:: Excerpted passage ::
_ _ _

Today, most people in the western world know the planets by names derived from the Olympian pantheon of gods; however, because of the influence of the Roman Empire and, later, the Catholic Church, they are known by their Roman (or Latin) names, rather than the Greek. The Romans, who, like the Greeks, were Indo-Europeans, shared with them a common pantheon under different names but lacked the rich narrative traditions that Greek poetic culture had given their gods. During the later period of the Roman Republic, Roman writers borrowed much of the Greek narratives and applied them to their own pantheon, to the point where they became virtually indistinguishable.^[10] When the Romans studied Greek astronomy, they gave the planets their own gods' names. To the Greeks and Romans, there were five known planets; each presumed to be circling the Earth according to the complex laws laid out by Claudius Ptolemy in the 2nd century. They were, in increasing order from Earth (according to Ptolemy): Mercury (Hermes), Venus (Aphrodite), Mars (Ares), Jupiter (Zeus), and Saturn (Kronos). Although strictly the term "planetai" referred only to those five objects, the term was often expanded to include the Sun and the Moon.^[11] When subsequent planets were discovered in the 18th and 19th centuries, the naming practice was retained: Uranus (Ouranos) and Neptune (Poseidon). The Greeks still use their original names for the planets.

Some Romans, following a belief imported from Mesopotamia into Hellenistic Egypt,^[12] believed that the seven gods after whom the planets were named took hourly shifts in looking after affairs on Earth. The order of shifts began with Jupiter and worked inwards; as a result, a list of which god had charge of the first hour in each day became Sun, Moon, Mars, Mercury, Jupiter, Venus, Saturn, i.e. the usual weekday name order.^[13] Sunday, Monday, and Saturday are straightforward translations of these Roman names. In English the other days were renamed after Tiw, (Tuesday) Wóden (Wednesday), Thunor (Thursday), and Fríge (Friday), Anglo-Saxon gods considered similar or equivalent to Mars, Mercury, Jupiter, and Venus respectively.

Since Earth was only generally accepted as a planet in the 17th century, there is no tradition of naming it after a god. Many of the Romance languages (including French, Italian, Spanish and Portuguese), which are descended from Latin, retain the old Roman name of Terra or some variation thereof. However, the non-Romance languages use their own respective native words. Again, the Greeks retain their original name, Γή (Ge or Yi); the Germanic languages, including English, use a variation of an ancient Germanic word ertho, "ground,"^[14] as can be seen in the English Earth, the German Erde, the Dutch Aarde, and the Scandinavian Jorde. The same is true for the Sun and the Moon, though they are no longer considered planets.

_ _ _

:: Stored data entries ::
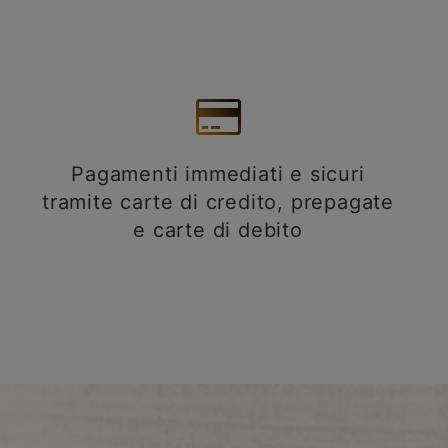
Pagamenti immediati e sicuri
tramite carte di credito, prepagate
e carte di debito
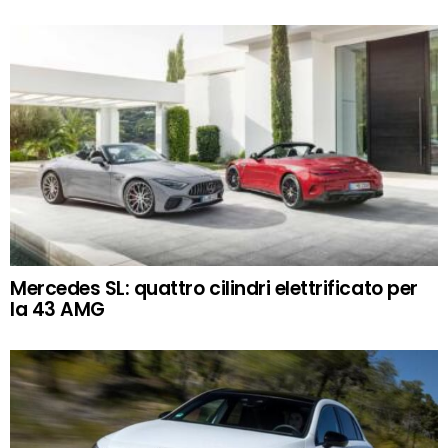
Mercedes SL: quattro cilindri elettrificato per
la 43 AMG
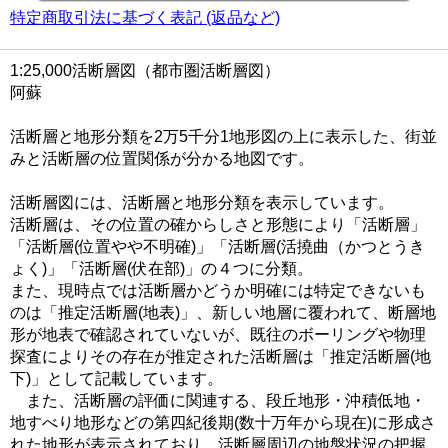
特定商取引法に基づく表記 (返品など)
1:25,000活断層図（都市圏活断層図）
阿蘇
活断層と地形分類を2万5千分1地形図の上に表示した、街並
みと活断層の位置関係が分かる地図です。
活断層図には、活断層と地形分類を表示しています。
活断層は、その位置の確からしさと形態により「活断層」
「活断層(位置やや不明確)」「活断層(活撓曲（かつとうき
ょく)」「活断層(伏在部)」の４つに分類。
また、現時点では活断層かどうか明確には特定できないも
のは「推定活断層(地表)」、新しい地層に覆われて、断層地
形が地表で確認されていないが、既往のボーリングや物理
探査によりその存在が推定された活断層は「推定活断層(地
下)」として記載しています。
また、活断層の評価に関連する、段丘地形・沖積低地・
地すべり地形などの第四紀後期(数十万年から現在)に形成さ
れた地形が表示されており、活断層周辺の地盤状況の把握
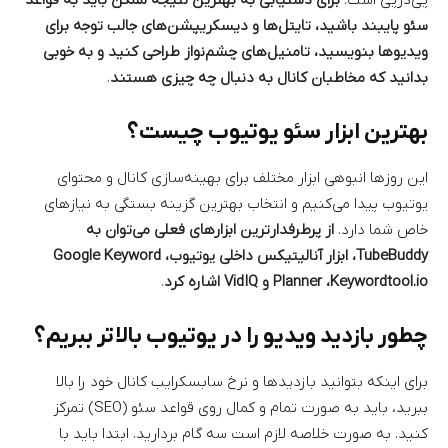
سئو پایبند باشید، تایتل‌ها و دیسکریپشن‌های جالب توجه برای
ویدیوها بنویسید، تامنیل‌های چشم‌نواز طراحی کنید و به خوبی
بدانید که مخاطبان کانال به دنبال چه چیزی هستند
.
بهترین ابزار سئو یوتیوب چیست؟
این روزها انبوهی ابزار مختلف برای بهینه‌سازی کانال و محتوای
یوتیوب پیدا می‌کنیم و انتخاب بهترین گزینه بستگی به نیازهای
خاص شما دارد.
از پرطرفدارترین ابزارهای فعلی می‌توان به
TubeBuddy، ابزار آنالیتیکس داخلی یوتیوب، Google Keyword
Planner ،Keywordtool.io و VidIQ اشاره کرد
.
چطور بازدید ویدیو را در یوتیوب بالاتر ببریم؟
برای اینکه بتوانید بازدیدها و نرخ سابسکرایب کانال خود را بالا
ببرید، باید به صورت تمام و کمال روی قواعد سئو (SEO) تمرکز
کنید. به صورت خلاصه لازم است سه گام بردارید. ابتدا باید با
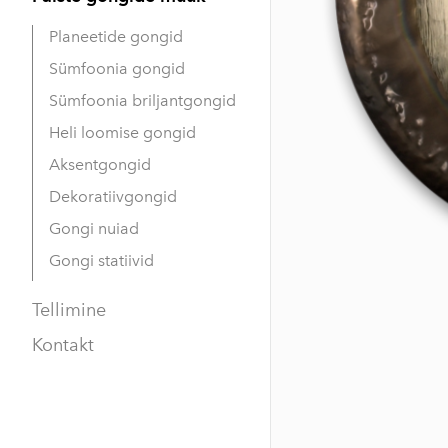
Planeetide gongid
Sümfoonia gongid
Sümfoonia briljantgongid
Heli loomise gongid
Aksentgongid
Dekoratiivgongid
Gongi nuiad
Gongi statiivid
Tellimine
Kontakt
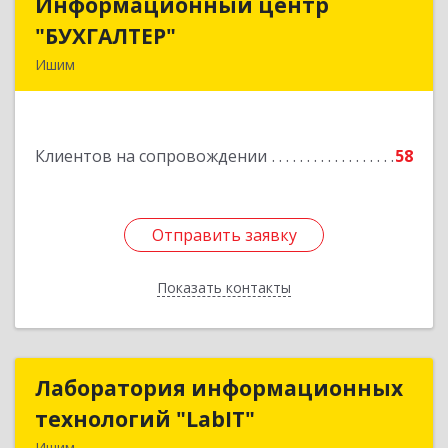
Информационный центр
Информационный центр
"БУХГАЛТЕР"
"БУХГАЛТЕР"
Ишим
627750, Тюменская обл, Ишим г, Советская ул,
дом № 16
Клиентов на сопровождении
58
Подробнее
Отправить заявку
Отправить заявку
Показать контакты
Назад
Лаборатория информационных
Лаборатория информационных
технологий "LabIT"
технологий "LabIT"
Ишим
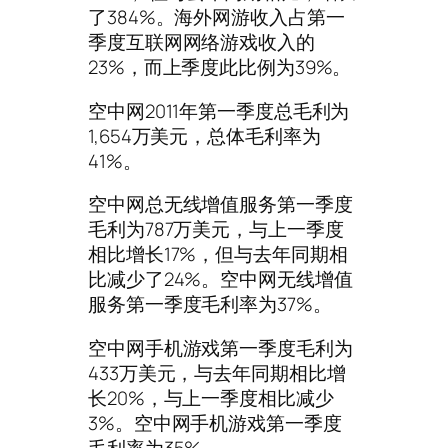
了384%。海外网游收入占第一
季度互联网网络游戏收入的
23%，而上季度此比例为39%。
空中网2011年第一季度总毛利为
1,654万美元，总体毛利率为
41%。
空中网总无线增值服务第一季度
毛利为787万美元，与上一季度
相比增长17%，但与去年同期相
比减少了24%。空中网无线增值
服务第一季度毛利率为37%。
空中网手机游戏第一季度毛利为
433万美元，与去年同期相比增
长20%，与上一季度相比减少
3%。空中网手机游戏第一季度
毛利率为35%。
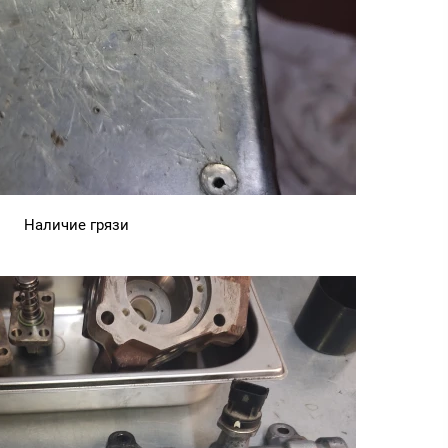
Наличие грязи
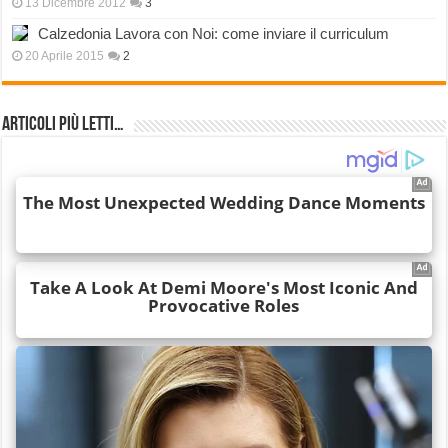
13 Dicembre 2012
3
Calzedonia Lavora con Noi: come inviare il curriculum
20 Aprile 2015
2
Articoli più Letti…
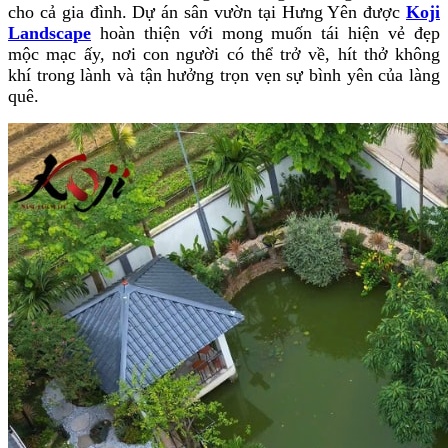
cho cả gia đình. Dự án sân vườn tại Hưng Yên được
Koji
Landscape
hoàn thiện với mong muốn tái hiện vẻ đẹp
mộc mạc ấy, nơi con người có thể trở về, hít thở không
khí trong lành và tận hưởng trọn vẹn sự bình yên của làng
quê.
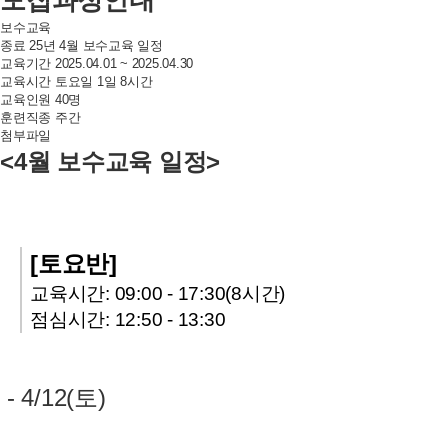
보수교육
종료
25년 4월 보수교육 일정
교육기간
2025.04.01 ~ 2025.04.30
교육시간
토요일 1일 8시간
교육인원
40명
훈련직종
주간
첨부파일
<4월 보수교육 일정>
[토요반]
교육시간: 09:00 - 17:30(8시간)
점심시간: 12:50 - 13:30
- 4/12(토)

_ _ _

:: Task set ::
1) In the passage on planet names, which Anglo-Saxon gods gave their names to English weekdays? List each with its day.
2) Quote the passage on planet names from "Some Romans, following" to "and Venus respectively.".
3) Summarize the passage on planet names in two sentences.
Answer from the passage on planet names alone.

:: Answers below ::
1) Tiw (Tuesday), Wóden (Wednesday), Thunor (Thursday), Fríge (Friday)

2)
Some Romans, following a belief imported from Mesopotamia into Hellenistic Egypt,^[12] believed that the seven gods after whom the planets were named took hourly shifts in looking after affairs on Earth. The order of shifts began with Jupiter and worked inwards; as a result, a list of which god had charge of the first hour in each day became Sun, Moon, Mars, Mercury, Jupiter, Venus, Saturn, i.e. the usual weekday name order.^[13] Sunday, Monday, and Saturday are straightforward translations of these Roman names. In English the other days were renamed after Tiw, (Tuesday) Wóden (Wednesday), Thunor (Thursday), and Fríge (Friday), Anglo-Saxon gods considered similar or equivalent to Mars, Mercury, Jupiter, and Venus respectively.

3) Western names for the planets are the Roman ones, because the Romans gave the planets of Greek astronomy the names of their own gods, a practice kept for Uranus and Neptune, though the Greeks still use their original names. A belief that the planetary gods took hourly shifts produced the usual weekday name order, and Earth, accepted as a planet only in the 17th century, bears no god's name but a form of the Roman Terra or a native word.